Hill v. The Christ Hospital, supra.
In order to support his claim for promissory estoppel, Lehmann relies on the same statement made by Hampton that formed the basis of his breach-of-contract claim. We hold that the record contains no evidence of any promise of continued employment by AAA upon which Lehmann could have reasonably been expected to rely. Further, there is no evidence that Lehmann refrained from seeking other employment or otherwise relied to his detriment on any promise of employment. The third assignment of error is overruled.
Lehmann's fourth assignment of error alleges that the trial court erred in granting AAA's motion to dismiss his claim for breach of the covenant of good faith and fair dealing. The fourth assignment of error is overruled because Ohio does not recognize a cause of action for breach of the covenant of good faith and fair dealing in the employment relationship. Mers v. Dispatch PrintingCo., supra; Sheets v. Rockwell International Corp. (1990),68 Ohio App. 3d 345, 588 N.E.2d 271; Pyle v. Ledex (1988), 49 Ohio App. 3d 139, 551 N.E.2d 205;Contreras v. Ferro Corp. (Oct. 28, 1993), Cuyahoga App. Nos. 64394, 64424 and 64883, unreported, affirmed (1995), 73 Ohio St. 3d 244,652 N.E.2d 940; Curak v. Cleveland ClinicFoundation (Dec. 22, 1988), Cuyahoga App. No. 54822, unreported.

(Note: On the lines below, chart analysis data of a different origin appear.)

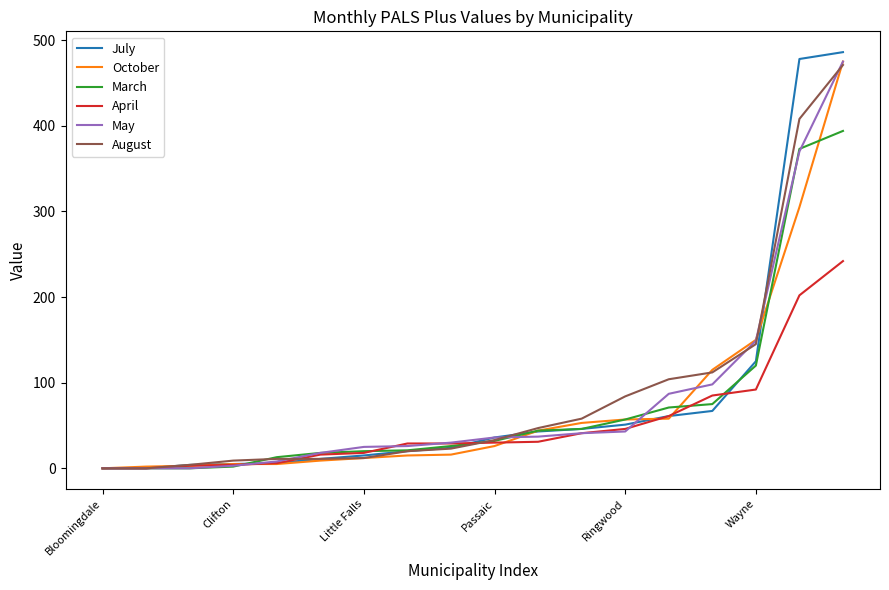

Which series has the widest spread of values?

July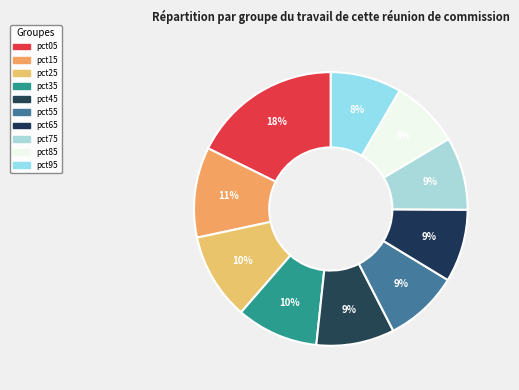

Which slice is the smallest?

pct85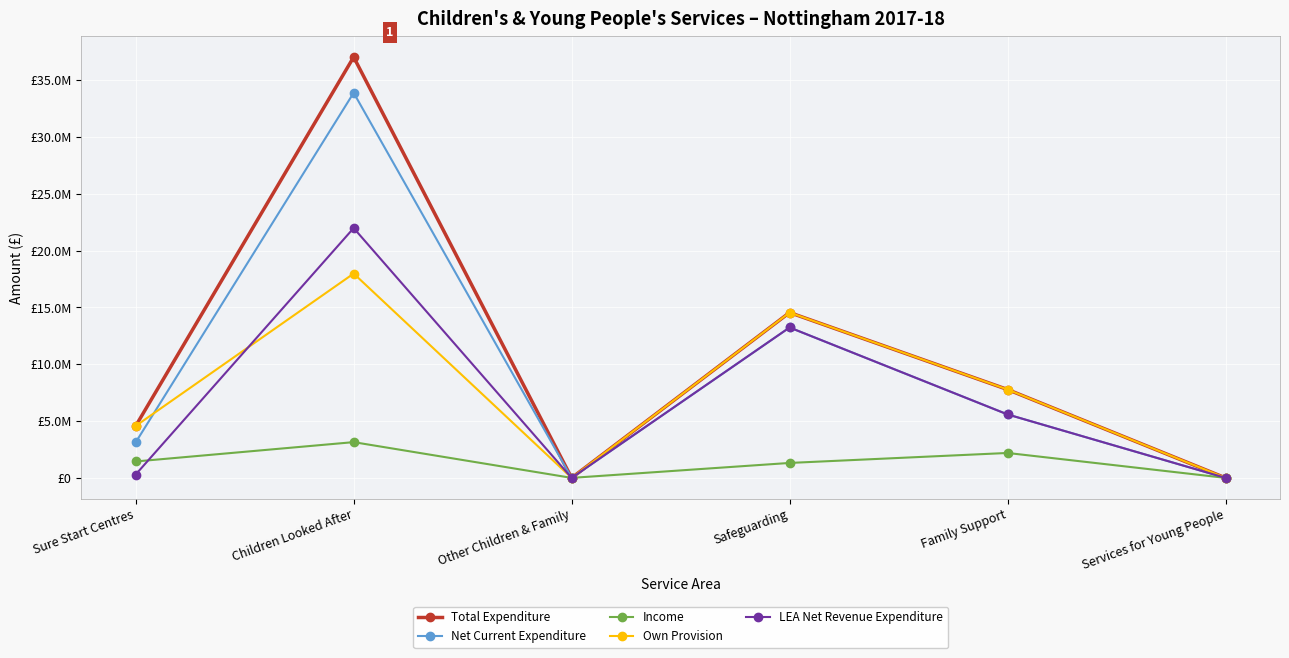

What is the label of the 5th point from the left?

Family Support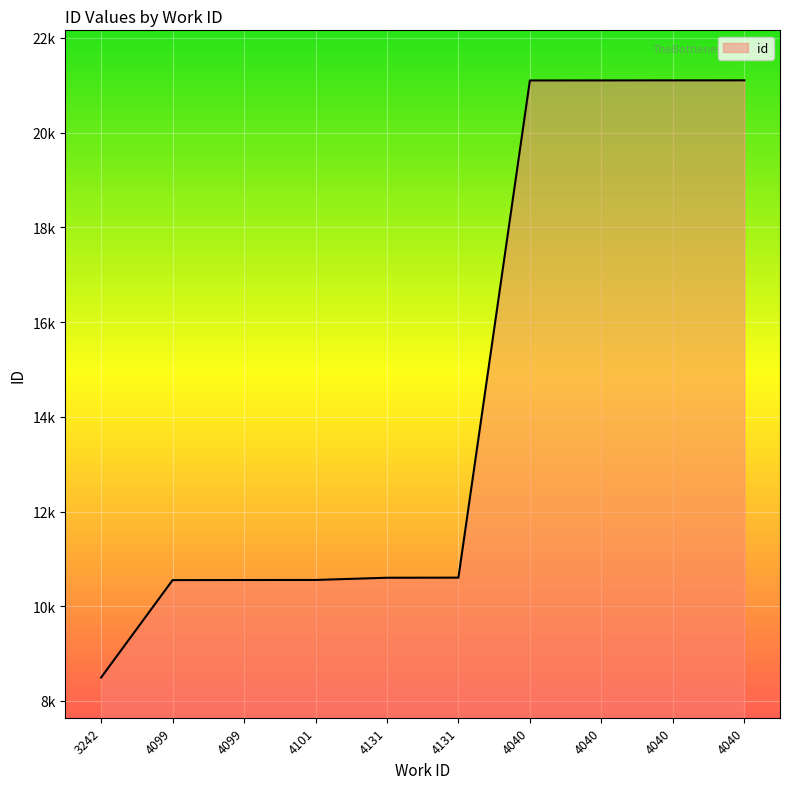

What is the sum of all values?

145773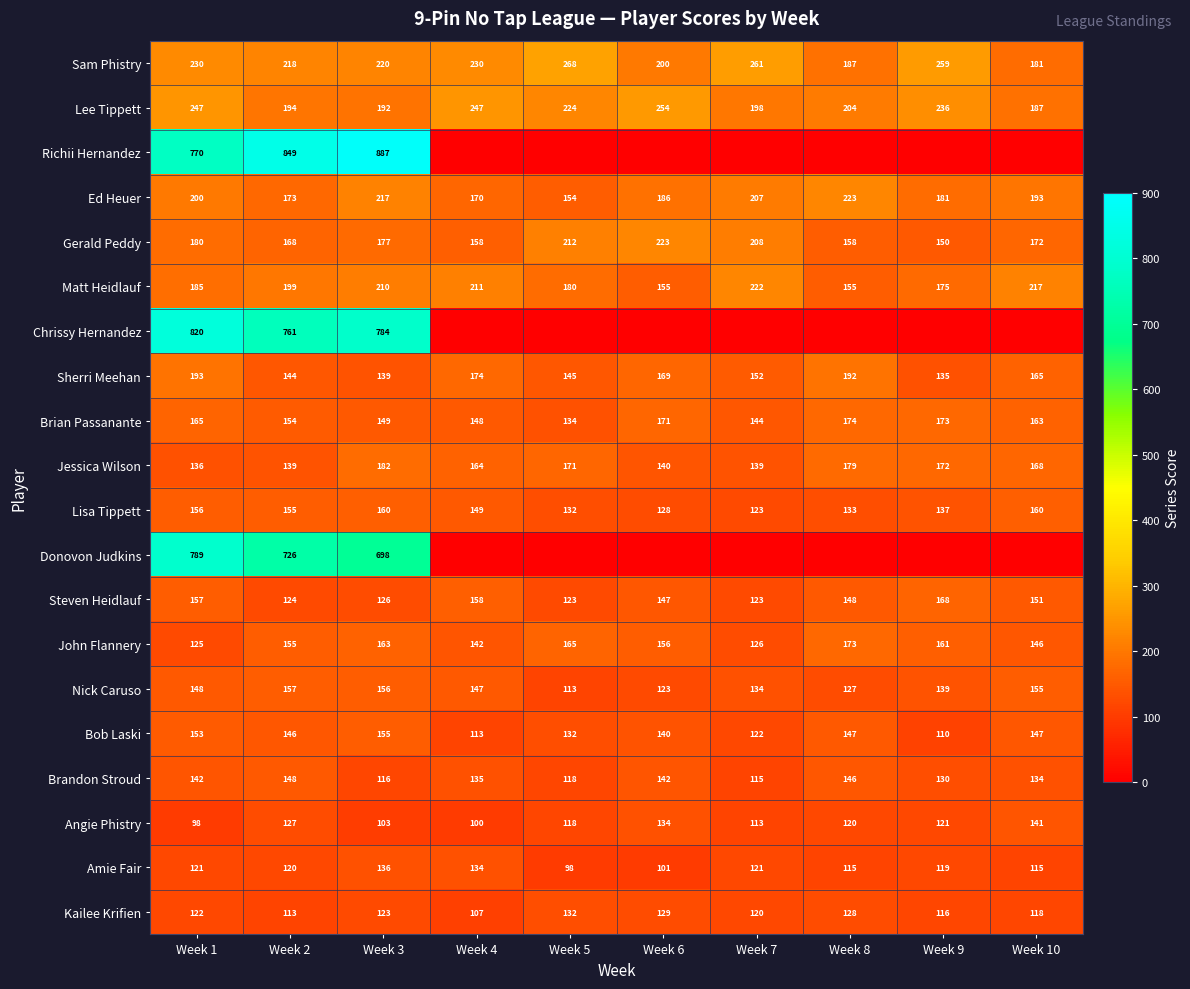

Which has a higher value, Week 4 or Week 1?

Week 4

We do not address Lehmann's fifth assignment of error, which alleges that the trial court erred in failing to designate the instant case as a "mixed motives" case, because the issue it raises is not yet ripe for appellate review. The trial court did not address the "mixed motives" designation because it held that the age-discrimination claim was time-barred. Because we have determined that Lehmann's age-discrimination claim was not time-barred, the trial court must address the merits of the age-discrimination claim, including the request for "mixed motives" designation, upon remand.
The portion of the trial court's judgment dismissing Lehmann's claim for breach of the covenant of good faith and fair dealing, and granting summary judgment in favor of AAA on Lehmann's claims for breach of an employment contract and for promissory estoppel, is affirmed. The portion of the trial court's judgment granting summary judgment in favor of AAA on Lehmann's claims for age discrimination pursuant to R.C. 4112.14 and wrongful discharge in violation of public policy is reversed, and the cause is remanded for further proceedings consistent with law and this decision.
Judgment affirmed in part and reversed in part, and causeremanded. Hildebrandt and Shannon, JJ., concur.
Raymond E. Shannon, retired, of the First Appellate District, sitting by assignment.
Please Note:
The court has placed of record its own entry in this case on the date of the release of this Opinion.